SANITA' - Farmacie: Italia fuori da condizioni Ue



Il Movimento Nazionale Liberi Farmacisti ritiene che l’Italia sia già fuori dalle quattro condizioni indicate dalla Corte di Giustizia dell’Unione Europea che si è espressa rispetto alla domanda pregiudiziale del Tribunale delle Asturie (Spagna) sui criteri d apertura delle farmacie. La causa aveva avuto origine da due farmacisti spagnoli, José Manuel Blanco Pérez e María del Pilar Chao Gómez, che si erano opposti alla legislazione del Principato delle Asturie (Spagna) non volendosi assoggettare alla pianificazione territoriale prevista. Il Tribunale aveva poi inoltrato una domanda pregiudiziale alla Corte di Giustizia chiedendo di esprimersi sulla liceità della legge rispetto alla libertà di stabilimento prevista dal Trattato Ue. La Corte, esprimendosi negativamente sui criteri di valutazione dei candidati perché discriminatori, ha contestualmente indicato quattro criteri di valutazione per l’applicazione dei criteri di pianificazione territoriale delle farmacie.
Questi criteri - secondo il MNLF - se applicati all’Italia, porrebbero la legislazione italiana fuori dal Trattato dell’Unione europea. "La legislazione spagnola - ha spiegato il presidente Vincenzo Devito - prevede una farmacia ogni 2800 abitanti, e malgrado ciò la Corte ha chiesto al giudice nazionale di verificare se i criteri applicati siano o meno discriminatori. In Italia abbiamo una farmacia ogni 5mila abitanti nei comuni con meno di 12500 abitanti e una ogni 4mila nei comuni con più di 12.500 abitanti. E’ del tutto evidente - ha poi aggiunto - che stiamo parlando di livelli di pianificazione assai più restrittivi di quelli spagnoli presi in considerazione dalla Corte di Giustizia. Inoltre, la stessa Corte ha definito discriminatori i meccanismi con cui vengono assegnate le farmacie nelle Asturie, meccanismi diversi - ha spiegato - che in Italia favoriscono nella valutazione del punteggio per l’assegnazione delle farmacie a chi è già stato titolare della stessa. I nostri avvocati analizzeranno la sentenza con maggiore attenzione, ma una cosa è certa - ha detto in conclusione Devito - le proposte di controriforma presenti nel Parlamento Italiano sono tutte contro questa sentenza e noi faremo in modo che anche la legislazione italiana sulle farmacie sia sottoposta al giudizio europeo".

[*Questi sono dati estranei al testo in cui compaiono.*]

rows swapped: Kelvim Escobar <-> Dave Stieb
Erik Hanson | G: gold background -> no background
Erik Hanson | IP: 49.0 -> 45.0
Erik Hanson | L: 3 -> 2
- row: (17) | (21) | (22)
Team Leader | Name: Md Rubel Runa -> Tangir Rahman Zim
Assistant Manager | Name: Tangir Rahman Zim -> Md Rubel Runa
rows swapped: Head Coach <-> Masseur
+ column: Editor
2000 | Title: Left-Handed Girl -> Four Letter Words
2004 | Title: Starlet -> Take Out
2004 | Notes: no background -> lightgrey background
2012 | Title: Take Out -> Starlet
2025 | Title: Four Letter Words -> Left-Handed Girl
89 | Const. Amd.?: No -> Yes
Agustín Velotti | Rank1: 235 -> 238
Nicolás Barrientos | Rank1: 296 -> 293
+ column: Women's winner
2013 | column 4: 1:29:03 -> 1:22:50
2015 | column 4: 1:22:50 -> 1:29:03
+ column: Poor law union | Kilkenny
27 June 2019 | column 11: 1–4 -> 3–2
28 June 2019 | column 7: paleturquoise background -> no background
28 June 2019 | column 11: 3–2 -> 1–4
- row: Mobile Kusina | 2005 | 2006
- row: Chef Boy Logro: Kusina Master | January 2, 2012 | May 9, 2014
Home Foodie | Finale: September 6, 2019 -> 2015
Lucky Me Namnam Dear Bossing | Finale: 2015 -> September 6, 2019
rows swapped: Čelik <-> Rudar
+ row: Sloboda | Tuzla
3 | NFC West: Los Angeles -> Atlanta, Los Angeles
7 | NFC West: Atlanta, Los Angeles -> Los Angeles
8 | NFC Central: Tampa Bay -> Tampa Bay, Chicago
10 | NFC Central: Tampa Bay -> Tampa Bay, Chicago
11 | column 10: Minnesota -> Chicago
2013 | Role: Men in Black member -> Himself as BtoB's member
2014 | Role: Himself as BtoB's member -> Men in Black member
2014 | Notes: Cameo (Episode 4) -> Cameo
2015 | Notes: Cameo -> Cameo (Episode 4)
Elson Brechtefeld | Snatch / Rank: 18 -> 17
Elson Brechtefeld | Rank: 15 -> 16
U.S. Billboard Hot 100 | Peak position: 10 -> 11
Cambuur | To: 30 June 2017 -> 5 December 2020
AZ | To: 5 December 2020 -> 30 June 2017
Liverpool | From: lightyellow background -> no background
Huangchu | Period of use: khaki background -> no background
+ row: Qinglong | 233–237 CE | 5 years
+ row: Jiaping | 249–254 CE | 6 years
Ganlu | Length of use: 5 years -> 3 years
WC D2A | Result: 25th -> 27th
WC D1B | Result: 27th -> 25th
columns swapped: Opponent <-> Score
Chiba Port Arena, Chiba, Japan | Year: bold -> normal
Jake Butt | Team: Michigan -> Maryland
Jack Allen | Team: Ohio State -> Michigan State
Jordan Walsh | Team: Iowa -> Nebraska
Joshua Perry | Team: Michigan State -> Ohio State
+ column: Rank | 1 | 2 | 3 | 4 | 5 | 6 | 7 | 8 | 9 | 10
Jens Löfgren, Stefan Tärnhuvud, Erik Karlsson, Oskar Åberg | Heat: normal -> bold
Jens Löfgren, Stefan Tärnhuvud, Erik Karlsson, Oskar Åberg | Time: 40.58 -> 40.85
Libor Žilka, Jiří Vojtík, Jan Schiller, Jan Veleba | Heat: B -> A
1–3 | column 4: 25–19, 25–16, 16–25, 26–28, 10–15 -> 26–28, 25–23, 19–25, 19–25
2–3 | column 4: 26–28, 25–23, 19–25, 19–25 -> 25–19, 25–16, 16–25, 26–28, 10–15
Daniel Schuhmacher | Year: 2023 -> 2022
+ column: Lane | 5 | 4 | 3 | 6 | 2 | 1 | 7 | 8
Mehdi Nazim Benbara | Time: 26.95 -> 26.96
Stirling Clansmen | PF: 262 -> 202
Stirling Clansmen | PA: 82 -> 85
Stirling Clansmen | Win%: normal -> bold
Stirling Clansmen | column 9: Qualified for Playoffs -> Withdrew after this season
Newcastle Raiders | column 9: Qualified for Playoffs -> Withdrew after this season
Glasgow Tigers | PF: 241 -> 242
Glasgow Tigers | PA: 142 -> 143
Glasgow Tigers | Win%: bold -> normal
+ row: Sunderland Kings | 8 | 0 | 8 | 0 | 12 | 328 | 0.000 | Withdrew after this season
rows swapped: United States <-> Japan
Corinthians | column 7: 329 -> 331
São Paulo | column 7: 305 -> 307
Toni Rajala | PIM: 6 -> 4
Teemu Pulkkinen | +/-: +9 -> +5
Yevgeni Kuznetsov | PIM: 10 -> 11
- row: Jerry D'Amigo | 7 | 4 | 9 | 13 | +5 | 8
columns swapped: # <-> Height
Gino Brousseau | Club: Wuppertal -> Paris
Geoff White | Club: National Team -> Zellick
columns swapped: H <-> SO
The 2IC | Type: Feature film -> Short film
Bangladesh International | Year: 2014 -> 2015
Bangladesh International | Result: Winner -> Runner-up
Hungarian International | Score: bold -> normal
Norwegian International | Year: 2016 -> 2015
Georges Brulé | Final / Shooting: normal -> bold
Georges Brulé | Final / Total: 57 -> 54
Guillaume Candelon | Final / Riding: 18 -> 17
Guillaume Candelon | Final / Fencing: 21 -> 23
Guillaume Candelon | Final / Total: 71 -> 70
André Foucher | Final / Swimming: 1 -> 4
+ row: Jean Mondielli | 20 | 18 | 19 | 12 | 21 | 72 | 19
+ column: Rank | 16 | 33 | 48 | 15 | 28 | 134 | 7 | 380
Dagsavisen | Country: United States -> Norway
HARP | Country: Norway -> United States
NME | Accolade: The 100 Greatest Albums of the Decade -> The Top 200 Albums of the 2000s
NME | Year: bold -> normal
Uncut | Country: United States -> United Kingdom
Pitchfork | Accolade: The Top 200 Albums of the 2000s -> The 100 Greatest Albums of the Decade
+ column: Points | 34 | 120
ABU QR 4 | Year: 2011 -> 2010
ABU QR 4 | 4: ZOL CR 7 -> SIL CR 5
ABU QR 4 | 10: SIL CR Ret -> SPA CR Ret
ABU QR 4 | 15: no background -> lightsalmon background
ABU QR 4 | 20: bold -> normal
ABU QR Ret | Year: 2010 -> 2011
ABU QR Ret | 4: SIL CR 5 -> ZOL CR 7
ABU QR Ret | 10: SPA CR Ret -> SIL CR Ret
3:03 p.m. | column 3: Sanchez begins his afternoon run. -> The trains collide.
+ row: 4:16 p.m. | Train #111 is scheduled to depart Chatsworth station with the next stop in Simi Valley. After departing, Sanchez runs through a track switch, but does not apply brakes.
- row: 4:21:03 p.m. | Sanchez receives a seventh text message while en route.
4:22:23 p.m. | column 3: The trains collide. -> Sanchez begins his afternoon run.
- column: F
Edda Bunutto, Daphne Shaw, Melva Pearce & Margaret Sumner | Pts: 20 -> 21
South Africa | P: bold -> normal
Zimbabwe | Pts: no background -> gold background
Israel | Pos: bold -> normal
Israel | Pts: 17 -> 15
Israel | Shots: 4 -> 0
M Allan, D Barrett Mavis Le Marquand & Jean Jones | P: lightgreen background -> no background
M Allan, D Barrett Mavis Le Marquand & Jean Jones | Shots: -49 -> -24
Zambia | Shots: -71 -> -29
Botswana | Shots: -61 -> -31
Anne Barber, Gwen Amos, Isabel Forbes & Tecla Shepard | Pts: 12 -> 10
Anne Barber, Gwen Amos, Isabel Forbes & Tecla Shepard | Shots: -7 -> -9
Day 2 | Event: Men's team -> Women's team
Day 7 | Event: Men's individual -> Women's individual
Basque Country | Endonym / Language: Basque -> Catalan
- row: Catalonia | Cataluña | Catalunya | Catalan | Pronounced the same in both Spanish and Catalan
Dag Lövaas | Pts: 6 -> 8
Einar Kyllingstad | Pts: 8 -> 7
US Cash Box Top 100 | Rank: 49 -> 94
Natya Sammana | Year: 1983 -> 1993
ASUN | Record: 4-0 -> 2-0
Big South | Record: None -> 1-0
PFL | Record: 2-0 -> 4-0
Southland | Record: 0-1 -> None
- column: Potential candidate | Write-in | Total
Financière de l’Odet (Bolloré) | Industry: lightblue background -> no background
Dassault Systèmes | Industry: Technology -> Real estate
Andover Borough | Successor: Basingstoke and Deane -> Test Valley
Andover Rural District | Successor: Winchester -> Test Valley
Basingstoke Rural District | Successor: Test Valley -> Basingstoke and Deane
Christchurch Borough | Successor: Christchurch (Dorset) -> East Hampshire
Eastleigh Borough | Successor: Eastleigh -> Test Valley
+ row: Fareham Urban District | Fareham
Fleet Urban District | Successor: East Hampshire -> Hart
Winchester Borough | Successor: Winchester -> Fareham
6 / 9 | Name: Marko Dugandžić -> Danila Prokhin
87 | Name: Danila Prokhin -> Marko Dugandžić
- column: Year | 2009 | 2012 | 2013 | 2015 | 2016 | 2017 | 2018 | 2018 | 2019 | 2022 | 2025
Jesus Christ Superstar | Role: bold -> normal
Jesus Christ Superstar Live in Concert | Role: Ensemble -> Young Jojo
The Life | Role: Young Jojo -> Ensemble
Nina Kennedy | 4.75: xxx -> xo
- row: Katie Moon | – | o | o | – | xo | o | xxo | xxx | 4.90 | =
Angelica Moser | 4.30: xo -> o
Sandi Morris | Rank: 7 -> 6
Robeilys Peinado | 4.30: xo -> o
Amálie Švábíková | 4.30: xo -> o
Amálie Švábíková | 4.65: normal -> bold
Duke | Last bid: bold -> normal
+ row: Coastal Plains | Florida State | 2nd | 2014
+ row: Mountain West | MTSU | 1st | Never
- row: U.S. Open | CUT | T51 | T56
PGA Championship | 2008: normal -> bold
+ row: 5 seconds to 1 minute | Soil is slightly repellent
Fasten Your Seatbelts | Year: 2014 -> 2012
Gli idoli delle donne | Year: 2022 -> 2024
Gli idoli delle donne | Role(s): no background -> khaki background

La normativa nazionale spagnola subordina l’apertura di una nuova farmacia al rilascio di una previa autorizzazione amministrativa. Questa normativa viene attuata dalle comunità autonome che fissano criteri precisi per l'autorizzazione stessa. Nel 2002, la Comunità autonoma delle Asturie (Spagna) ha bandito una gara per il rilascio di licenze per l’apertura di nuove farmacie, basandosi sul decreto delle Asturie che disciplina le farmacie ed i servizi farmaceutici. Tale decreto istituisce un sistema di autorizzazione che limita il numero delle farmacie di una certa zona in funzione della popolazione della stessa (può essere aperta, in via di principio, una sola farmacia ogni 2 800 abitanti e un’ulteriore farmacia può essere aperta solo quando tale soglia è superata, comunque per moduli superiori a 2mila abitanti). Il sistema vieta inoltre l’apertura di una farmacia a meno di 250 metri da un’altra. Infine, il decreto fissa i criteri che consentono di operare una scelta tra farmacisti concorrenti, attribuendo punti in funzione dell’esperienza professionale e didattica dei candidati. José Manuel Blanco Pérez e María del Pilar Chao Gómez, entrambi farmacisti laureati, intendono aprire una nuova farmacia nelle Asturie, senza tuttavia essere assoggettati al regime di pianificazione territoriale derivante dal decreto delle Asturie. Di conseguenza, essi hanno presentato un ricorso contro il bando della gara indetta dalle Asturie e contro il decreto. Nutrendo dubbi sulla compatibilità del decreto delle Asturie con il principio della libertà di stabilimento sancito nel Trattato UE, il Tribunal Superior de Justicia de Asturias (Spagna), cui è stata sottoposta la controversia, si è rivolto alla Corte di giustizia.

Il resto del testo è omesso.